[mythtvnz] Using the Freeview EPG guide in MythTV
David Moore
dmoo1790 at ihug.co.nz
Sat Mar 7 00:48:22 GMT 2015
On 07/03/15 11:45, Paulgir wrote:
>
> I see the Freeview DVB-T EPG now has 8 days of data included.
> Up until now I have been using http://epg.org.nz data.
> If I want to use the over-the-air guide,can I just check the "use on
> air eit" boxes in Myth Backend set up and disable the running of
> tv_grab_nz-py ? or is there other set up necessary?
>
> Paul
>
Interesting. If I feel the urge I will investigate further. But I am
also somewhat disturbed by related things I have just read regarding
what TVNZ and the BBC are doing. Here is a quote from the "Metadata"
section at http://en.wikipedia.org/wiki/Freeview_%28New_Zealand%29.
"During the third week of December 2014, TVNZ tested using the same
Huffman look-up tables the BBC implemented to force viewers to use
approved Freeview receivers that restrict HD recording and viewing. The
Huffman tables are being used to compress the EIT text used for
terrestrial schedule event names and descriptions. From March 2015, TVNZ
began compressing the EIT schedule again.
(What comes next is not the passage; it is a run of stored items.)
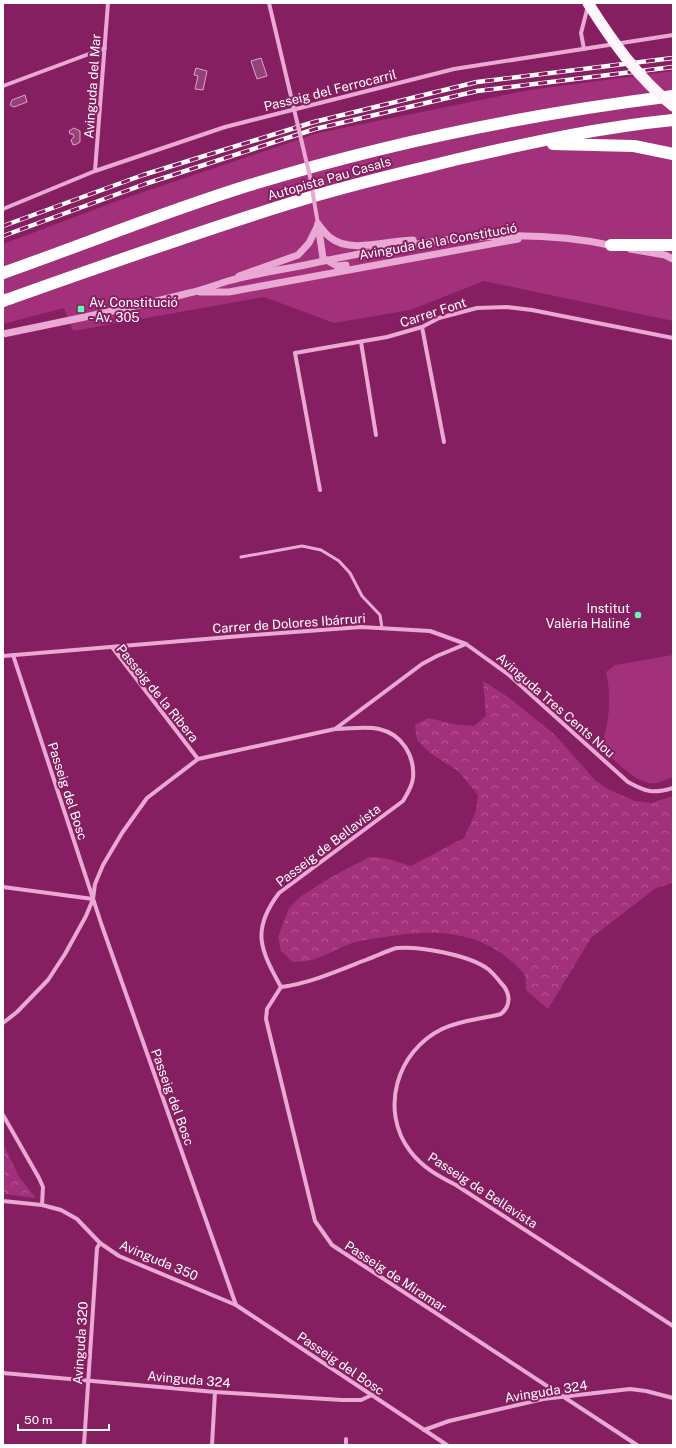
<svg xmlns="http://www.w3.org/2000/svg" width="676" height="1448" viewBox="0 0 676 1448" font-family="'Public Sans',sans-serif">
	<style>
		.green { fill: #a2307b }
		.forest { fill: url(#forest-crowns) }
		.water { fill: #8f4575; stroke: #eb9cd1 }
		.lines { fill: none; stroke-linecap: round; stroke-linejoin: round }
		.service { stroke: #eaa8d4; stroke-width: 3 }
		.minor { stroke: #eaa8d4; stroke-width: 4 }
		.tertiary { stroke: #eaa8d4; stroke-width: 7 }
		.motorway { stroke: #fff; stroke-width: 12 }
		.rail-casing { stroke: #fff; stroke-width: 4.5 }
		.rail { stroke: #861f61; stroke-width: 3; stroke-dasharray: 9; stroke-linecap: butt }
		.minor-bridge { stroke: #eaa8d4; stroke-width: 4 }
		.trunk-bridge { stroke: #fef6fb; stroke-width: 11 }
		.poi-dot { fill: #68f8b1; stroke: #861f61; stroke-width: 1.5 }
		.labels { text-anchor: middle; stroke-width: 4; stroke-linejoin: round; paint-order: stroke }
		.street-label { font-size: 13px; fill: #fff; stroke: #861f61 }
		.poi-label { font-size: 13px; fill: #fff; stroke: #861f61; text-anchor: start }
	</style>
	<defs>
		<pattern id="forest-crowns" width="20" height="18" patternUnits="userSpaceOnUse"><rect width="20" height="18" fill="#a2307b"/><path d="M2 6a3 3 0 1 1 6 0M12 15a3 3 0 1 1 6 0" fill="none" stroke="#b55995"/></pattern>
	</defs>
	<rect width="100%" height="100%" fill="#861f61"/>
	<g class="green">
		<path d="M673,71v250l-189,-40 -74,29 -76,13 -70,-26 -191,34 -9,-23 -61,16v-80l114,-43 201,-68 212,-43z"/>
		<path d="M673,655v122c-7,2 -16,8 -24,6 -18,-4 -34,-23 -48,-35 8,-26 11,-49 5,-76l9,-7z"/>
	</g>
	<g class="forest">
		<path d="M483,681l25,16 46,37 42,47 12,8 27,12 16,2 22,-7v87l-17,5 -65,50 -43,71 -22,-19 -1,-15c-35,-42 -83,-47 -133,-39 -13,2 -27,3 -39,7 -24,8 -33,19 -60,19l-12,-11 -3,-14 11,-29 11,-11 26,-17 43,-23 15,1 27,8 53,-28 12,-27 2,-16 -20,-24 -28,-18 -13,-13 -2,-15 13,-7 30,7 16,1 12,-10z"/>
		<path d="M3,1143l16,34 17,21 -33,-4z"/>
	</g>
	<g class="water">
		<path d="M261,58l6,18 -10,3 -6,-18z"/>
		<path d="M196,68l11,3 -4,19 -8,-1 3,-13 -4,-1z"/>
		<path d="M25,95l2,7 -13,5 -4,-2 2,-5z"/>
		<path d="M74,128l6,3v11l-3,2 -4,1 -2,-5 3,-3 -1,-3h-3l-1,-3z"/>
	</g>
	<g class="lines">
		<path class="service" d="M241,557l61,-11 19,4 18,11 11,12 12,23 18,19 2,13"/>
		<g class="minor">
			<path d="M584,49l-3,-16 7,-27"/>
			<path d="M3,86l102,-38"/>
			<path d="M95,171l13,-168"/>
			<path d="M3,209l92,-38 130,-44 229,-58 219,-34"/>
			<path d="M422,327l22,115"/>
			<path d="M361,342l15,93"/>
			<path d="M320,490l-25,-137 92,-16 35,-10 17,-9 38,-10 30,-1 25,3 141,28"/>
			<path d="M112,647l86,112"/>
			<path d="M13,655l89,271 134,379"/>
			<path d="M3,656l250,-21 108,-8 69,4 36,13"/>
			<path d="M3,887l90,12"/>
			<path d="M281,987c30,-4 59,-17 87,-28 9,-3 20,-9 29,-11 23,-2 72,7 91,21 5,4 9,9 13,14 9,9 11,22 0,31 -19,5 -41,6 -59,15 -45,22 -63,81 -32,122 12,16 28,25 46,34l217,141"/>
			<path d="M281,987l-14,22 -1,10 49,202 17,24 305,200"/>
			<path d="M281,987c-21,-38 -30,-57 -2,-94l124,-92c4,-7 9,-14 10,-23 2,-22 -11,-44 -34,-49 -13,-3 -29,0 -43,0"/>
			<path d="M3,1023l14,-11 31,-32 17,-26 21,-38 7,-17 2,-15 8,-19 19,-32 25,-35 51,-39 137,-30 87,-65 15,-8 29,-12 43,31 119,107c18,10 25,12 45,6"/>
			<path d="M3,1115l36,63 4,9 -1,18"/>
			<path d="M3,1201l39,4 19,5 16,9 23,24 19,13 117,49 211,140"/>
			<path d="M3,1373l212,19 127,8h19l11,-5"/>
			<path d="M424,1430l25,-9 94,-22 87,-10 16,2 27,7"/>
			<path d="M84,1445l13,-197 3,-5"/>
			<path d="M212,1445l3,-53"/>
			<path d="M346,1445v-6"/>
		</g>
		<g class="tertiary">
			<path d="M318,224l5,34 14,8 9,-1"/>
			<path d="M318,224c4,5 8,11 13,14 19,16 59,2 82,2"/>
			<path d="M630,249l35,6 8,4"/>
			<path d="M239,276l59,-21 11,-12 9,-18"/>
			<path d="M200,292h29l289,-53"/>
			<path d="M3,334c62,-13 125,-25 186,-41 14,-3 26,-8 39,-12 25,-7 51,-11 77,-16 102,-22 205,-42 309,-19"/>
		</g>
		<g class="motorway">
			<path d="M553,144l81,2 39,8"/>
			<path d="M611,245h62"/>
			<path d="M3,273c82,-29 163,-62 247,-88 140,-43 278,-71 423,-89"/>
			<path d="M3,301c96,-34 191,-68 288,-98 56,-18 115,-31 172,-45 70,-16 139,-31 210,-38"/>
		</g>
		<defs>
			<g id="rail">
				<path d="M3,226l140,-51 171,-53 163,-40 196,-24"/>
				<path d="M3,236l142,-52 170,-55 162,-38 196,-24"/>
			</g>
		</defs>
		<use href="#rail" class="rail-casing"/>
		<use href="#rail" class="rail"/>
		<path class="minor-bridge" d="M269,3l41,174 8,47"/>
		<path class="trunk-bridge" d="M588,3c24,38 50,75 85,103"/>
	</g>
	<g class="poi-dot">
		<rect x="77" y="305" width="8" height="8" rx="2"/>
		<circle cx="638" cy="615" r="4"/>
	</g>
	<g class="labels">
		<g class="street-label">
			<text transform="translate(92 86) rotate(-86)" y="5">Avinguda del Mar</text>
			<text transform="translate(330 90) rotate(-14)" y="5">Passeig del Ferrocarril</text>
			<text transform="translate(329 178) rotate(-16)" y="5">Autopista Pau Casals</text>
			<text transform="translate(438 241) rotate(-10)" y="5">Avinguda de la Constitució</text>
			<text transform="translate(433 312) rotate(-18)" y="5">Carrer Font</text>
			<text transform="translate(289 623) rotate(-4)" y="5">Carrer de Dolores Ibárruri</text>
			<text transform="translate(158 693) rotate(51)" y="5">Passeig de la Ribera</text>
			<text transform="translate(556 705) rotate(41)" y="5">Avinguda Tres Cents Nou</text>
			<text transform="translate(68 791) rotate(72)" y="5">Passeig del Bosc</text>
			<text transform="translate(328 845) rotate(-37)" y="5">Passeig de Bellavista</text>
			<text transform="translate(173 1097) rotate(70)" y="5">Passeig del Bosc</text>
			<text transform="translate(483 1190) rotate(33)" y="5">Passeig de Bellavista</text>
			<text transform="translate(159 1260) rotate(23)" y="5">Avinguda 350</text>
			<text transform="translate(396 1276) rotate(33)" y="5">Passeig de Miramar</text>
			<text transform="translate(80 1343) rotate(-86)" y="5">Avinguda 320</text>
			<text transform="translate(341 1363) rotate(34)" y="5">Passeig del Bosc</text>
			<text transform="translate(189 1379) rotate(5)" y="5">Avinguda 324</text>
			<text transform="translate(546 1391) rotate(-9)" y="5">Avinguda 324</text>
		</g>
		<g class="poi-label">
			<text x="89" y="307">Av. Constitució<tspan x="89" dy="15">- Av. 305</tspan></text>
			<text x="630" y="613" text-anchor="end">Institut<tspan x="630" dy="15">Valèria Haliné</tspan></text>
		</g>
	</g>
	<rect width="676" height="1448" fill="none" stroke="#ffffff" stroke-width="8"/>
	<path d="M18 1424v6h91v-6" fill="none" stroke="#ffffff" stroke-width="2"/>
	<text x="24" y="1424" font-size="12" fill="#ffffff" stroke="#861f61" stroke-width="3" paint-order="stroke">50 m</text>
</svg>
Compressing the EIT text in
the schedule would not achieve the same receiver use given the
terrestrial EIT only has limited programme details. Receivers that don't
use the BBC huffman tables will either display no details or display
garbage characters."
If TVNZ is really compressing the EIT using Huffman coding then the
MythTV EIT decoding code must be pretty clever to decompress it without
access to the Huffman lookup table(s). (Unless the Huffman table is
embedded in the EIT data in some standard way maybe?)
After reading about how the BBC got OFCOM approval to implement "content
protection" for their HD service and some of the interweb comments about
how this could affect MythTV users I am nervous about TVNZ's plans. As
the paragraph above from Wikipedia says you can't decompress data that
has been compressed with Huffman coding unless you know the Huffman
decoding tree/lookup table. If TVNZ (and others?) follow the BBC path
and compress the EPG and require users to get a licenced copy of the
Huffman table then we'll lose our relatively simple access to the EPG
over the air.
Also it could be the thin end of the wedge heading towards encryption of
"premium" content although I don't see why this would be allowed on
Freeview. But given what OFCOM allowed the BBC to do you never know what
warped reasoning might allow Freeview content to be encrypted.
Hopefully my fears are completely ungrounded and we can continue on our
merry, open source way with our EPG and recording working fine.